[[ The input open ]]
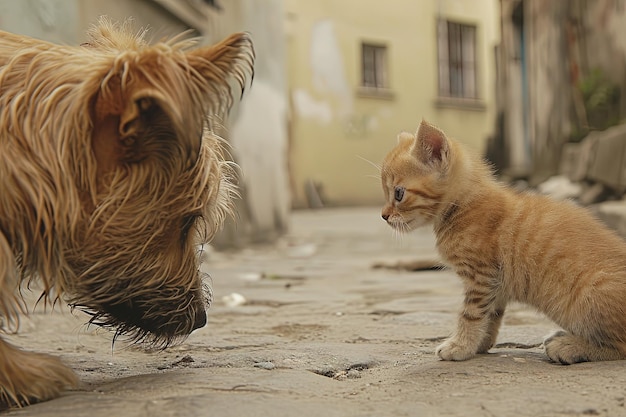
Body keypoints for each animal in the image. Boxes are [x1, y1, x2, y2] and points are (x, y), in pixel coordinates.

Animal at [378, 118, 624, 362]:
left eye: (398, 194)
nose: (384, 215)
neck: (463, 206)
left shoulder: (481, 275)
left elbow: (470, 314)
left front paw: (460, 346)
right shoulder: (495, 283)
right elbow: (491, 315)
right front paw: (479, 344)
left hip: (590, 295)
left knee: (621, 346)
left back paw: (568, 346)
[[ The input closed ]]
#### Task goal
Output exactly the lines from the one containing "left elbow: (470, 314)" through the last line of the records, both included. Output nothing else.

#### Answer for this exercise
left elbow: (470, 314)
left front paw: (460, 346)
right shoulder: (495, 283)
right elbow: (491, 315)
right front paw: (479, 344)
left hip: (590, 295)
left knee: (621, 346)
left back paw: (568, 346)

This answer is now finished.